I would start taking pictures and build a case. Some people are attracted to family tragedy drama and she sounds like she likes to get in there and stoke the fires. Nothing you can do, other than build a case and carry on ignoring her.

ROUNDandROUNDINCIRCILESMORETHA · 18/06/2014 18:16

This is def harrassment. Agree with others about noting incidents etc
and maybe after a week if she is still doing it call the police.

Tinks42 · 18/06/2014 18:19

Sounds like she trying to intimidate you due to imminent court hearing.
Call the police and yes log everything/take pictures.

FiloFunky · 18/06/2014 18:24

My ex was following me. I had notes
Of every time he was there. Things he said etc etc. the police went round asked him not to

He continued to do it.... They had
More words

He still follows me. They can't do a thing about it Hmm

NollaigShona · 18/06/2014 21:27

Kill her and then eat her!

If that is not an option, inform the police. Perhaps you could say you are in fear of being harmed? I like the idea of taking her photo. If she parks in front of your house again call the police and report it as a suspicious person casing the joint(?)

All joking aside it must make you feel very uncomfortable. If you want any recipes, pm me.

BrunoBrookesDinedAlone · 18/06/2014 21:47

Well. I think for something to count as harassment, you have to have asked them to stop.

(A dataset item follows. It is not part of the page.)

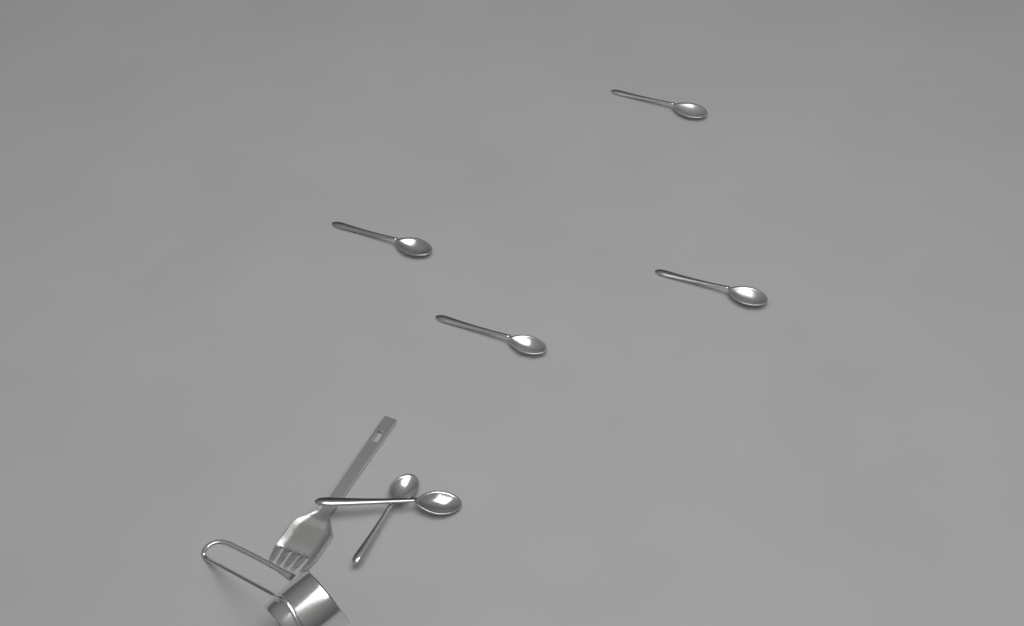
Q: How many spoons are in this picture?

So here's an approach you could try, depending on what kind of a person your ex is, whether you have his number, whether you think it will possibly work... Only you know the situation, iyswim, and whether this is a good or terrible idea:

'Hi Ex it's Joy5. I'm contacting you to formally request that 'loonygf' stops following me, especially driving to the house and sitting outside. I don't like having to contact you in this way but that's the advice I've been given. It's also clear that no matter what is going so terribly wrong for 'loonygf', her wanting to be around me so desperately can't be helping, she looks so awful and upset. The last episode, she seemed to be trying to laugh but actually looked in hysterics. I'm very sorry that it would very likely be unhelpful to you so near the court date, but if you can't persuade her to stop (maybe take her to the GP?) then I'll be able to report harassment. Best wishes Joy5.'

This would create the opposite of the effect she's aiming for - you see her as not well, poor thing - you're not intimidated, you're sorry for her (infuriating!) you insinuate that she is fixated with you (even more infuriating for her), you collude with her bf 'maybe take her to the GP?' , you also hint at having 'advice' already (they don't need to know it's from here!), you nicely twist the 'laughing' thing and get in a dig about her looking stressed and upset - hard to know how you look from a few feet away in a car, so this will throw her.

All in all you will wind her up TOTALLY. And I bet if would be the last you see of her.

Joy5 · 19/06/2014 14:33

Eat her! That made me smile, especially as i'm vegetarian lol

I have asked already in writing, so decided too one last time and taking Bruno's advice, the more i think about it, laughing outside your partner's old family home all on your own with the ex-wife inside taking no notice, she really does need some sort of help. So i've suggested she obtains it, rather then harass me.

Seeing as her partner has lied through his teeth in his court papers, and failed to provide evidence of any of it, its no wonder shes in such a state doing totally unrationale things.

Maybe it will finally dawn on her, shes got the 'booby' prize. My ex may have a fantastic salary, bur really don't think money is worth a lying, cheating man who has taken his own family to court to get out of paying maintenance.

Thanks for all the replies, was really down yesterday, feel like i can't protect myself from my ex or his partner, fingers crossed this letter will stop her coming anywhere near my home.